An Italian team involved looking at health data taken from 50 adults with type 1 diabetes from a study based on carb counting.

Carb counting errors are common and can impact upon one’s health. Inaccurately estimating the carbohydrate content of a meal can lead to errors in insulin dosing. Underestimations can lead to hyperglycemia (high blood sugar), while overestimations can result in hypoglycemia (low blood sugar).

For three days, the participants were asked to guess how many carbs they were eating at each meal. Their estimates were then compared to calculations made by a dietitian.

The researchers assessed how much effect various factors had on carb counting errors. These factors incldued education, duration of insulin treatment, age, body weight and the carb, protein, fat and fibre content of each meal.

Having assessed all of the different elements, the team found that the carbohydrate content and size of the meal were the key elements in how accurately carbs were counted.

They discovered that larger meals, such as lunch and dinner, led to more carb counting mistakes when compared to snacks or breakfast.

These results perhaps lend credit to Dr Richard K. Bernstein’s ‘rule of small numbers’, which states that a smaller amount of carbohydrate in a meal will lead to a smaller error in the counting and so a smaller error in amount of insulin injected to cover that carbohydrate.

Study author Dr Martina Vettoretti, from the University of Padova in Italy, said: “Glucose control around meal times remains challenging for people with type 1 diabetes.

“Our findings underscore the need for better information to help patients better estimate the carbohydrate content of their meals.

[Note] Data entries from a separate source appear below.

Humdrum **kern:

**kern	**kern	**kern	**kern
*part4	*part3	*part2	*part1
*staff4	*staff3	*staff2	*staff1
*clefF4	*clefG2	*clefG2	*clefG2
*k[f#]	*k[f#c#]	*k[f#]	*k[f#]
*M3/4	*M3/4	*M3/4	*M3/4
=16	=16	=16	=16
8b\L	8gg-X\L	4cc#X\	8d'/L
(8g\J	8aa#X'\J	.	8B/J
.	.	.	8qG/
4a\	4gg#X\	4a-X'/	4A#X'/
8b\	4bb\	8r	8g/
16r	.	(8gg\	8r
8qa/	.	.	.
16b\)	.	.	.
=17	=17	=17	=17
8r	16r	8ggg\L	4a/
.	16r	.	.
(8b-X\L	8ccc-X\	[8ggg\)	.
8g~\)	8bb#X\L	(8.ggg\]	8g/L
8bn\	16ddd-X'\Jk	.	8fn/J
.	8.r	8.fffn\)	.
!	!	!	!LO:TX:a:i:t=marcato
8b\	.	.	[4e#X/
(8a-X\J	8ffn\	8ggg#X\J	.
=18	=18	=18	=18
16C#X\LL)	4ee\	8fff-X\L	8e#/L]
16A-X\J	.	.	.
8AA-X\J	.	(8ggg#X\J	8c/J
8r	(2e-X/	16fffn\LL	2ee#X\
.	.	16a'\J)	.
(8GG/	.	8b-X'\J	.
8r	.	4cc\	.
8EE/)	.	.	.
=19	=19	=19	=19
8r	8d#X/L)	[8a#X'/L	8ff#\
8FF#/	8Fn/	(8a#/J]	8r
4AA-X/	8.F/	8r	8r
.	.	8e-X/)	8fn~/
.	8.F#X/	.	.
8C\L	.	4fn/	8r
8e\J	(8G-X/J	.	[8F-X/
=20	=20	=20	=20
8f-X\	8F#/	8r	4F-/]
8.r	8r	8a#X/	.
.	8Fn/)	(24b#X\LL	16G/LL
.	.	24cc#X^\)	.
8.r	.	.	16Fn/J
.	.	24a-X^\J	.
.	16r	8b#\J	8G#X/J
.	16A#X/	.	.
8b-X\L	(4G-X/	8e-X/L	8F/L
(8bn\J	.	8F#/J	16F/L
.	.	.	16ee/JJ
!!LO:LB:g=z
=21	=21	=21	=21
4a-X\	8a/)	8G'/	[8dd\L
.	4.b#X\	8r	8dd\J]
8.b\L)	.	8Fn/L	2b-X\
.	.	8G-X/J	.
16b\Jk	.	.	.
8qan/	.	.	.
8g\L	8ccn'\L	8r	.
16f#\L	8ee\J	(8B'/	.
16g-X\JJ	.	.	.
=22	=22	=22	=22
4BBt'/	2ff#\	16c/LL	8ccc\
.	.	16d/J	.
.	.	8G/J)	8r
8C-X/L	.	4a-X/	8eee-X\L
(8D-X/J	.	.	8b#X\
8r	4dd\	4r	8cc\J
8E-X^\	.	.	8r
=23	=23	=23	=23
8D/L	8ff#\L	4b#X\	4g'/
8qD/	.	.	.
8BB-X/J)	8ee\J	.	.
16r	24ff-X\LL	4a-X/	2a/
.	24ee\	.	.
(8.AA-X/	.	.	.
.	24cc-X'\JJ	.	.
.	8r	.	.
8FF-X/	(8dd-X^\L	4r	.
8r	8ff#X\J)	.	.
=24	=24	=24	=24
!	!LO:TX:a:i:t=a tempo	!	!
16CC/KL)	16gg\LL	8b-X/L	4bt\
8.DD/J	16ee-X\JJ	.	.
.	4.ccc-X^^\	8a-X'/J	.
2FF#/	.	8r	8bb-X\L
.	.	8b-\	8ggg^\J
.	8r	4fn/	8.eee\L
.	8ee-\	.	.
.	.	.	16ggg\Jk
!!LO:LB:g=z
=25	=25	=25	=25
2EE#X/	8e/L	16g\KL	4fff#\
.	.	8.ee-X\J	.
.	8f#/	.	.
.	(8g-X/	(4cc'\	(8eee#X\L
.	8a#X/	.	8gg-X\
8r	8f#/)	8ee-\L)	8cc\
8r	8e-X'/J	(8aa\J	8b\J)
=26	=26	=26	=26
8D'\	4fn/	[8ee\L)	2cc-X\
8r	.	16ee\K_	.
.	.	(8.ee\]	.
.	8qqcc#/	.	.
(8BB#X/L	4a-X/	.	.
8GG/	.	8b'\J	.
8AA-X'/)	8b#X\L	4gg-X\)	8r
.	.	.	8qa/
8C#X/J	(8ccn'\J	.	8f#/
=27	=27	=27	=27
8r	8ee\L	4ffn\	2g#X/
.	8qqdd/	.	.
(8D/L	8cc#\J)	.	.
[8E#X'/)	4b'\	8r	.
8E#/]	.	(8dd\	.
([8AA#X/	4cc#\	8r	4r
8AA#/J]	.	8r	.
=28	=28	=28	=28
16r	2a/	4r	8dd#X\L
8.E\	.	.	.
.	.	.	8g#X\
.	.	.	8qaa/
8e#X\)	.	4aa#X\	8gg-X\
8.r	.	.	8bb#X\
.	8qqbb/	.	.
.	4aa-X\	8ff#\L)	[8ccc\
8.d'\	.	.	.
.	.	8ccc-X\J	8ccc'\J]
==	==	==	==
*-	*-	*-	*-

“Once included in type 1 diabetes computer simulations, our model will enable researchers to assess the impact of carb counting error on blood sugar control and, more in general, to help study behavioural risk factors for hypoglycemia and assess the potential benefits of addressing them.”

The research is part of the European research project, Hypo-RESOLVE, which aims to provide researchers and clinicians with more data on hypoglycemia.

The findings were unveiled at the 55th annual meeting of the European Association for the Study of Diabetes (EASD) in Barcelona, which is running from 16-20 Sept.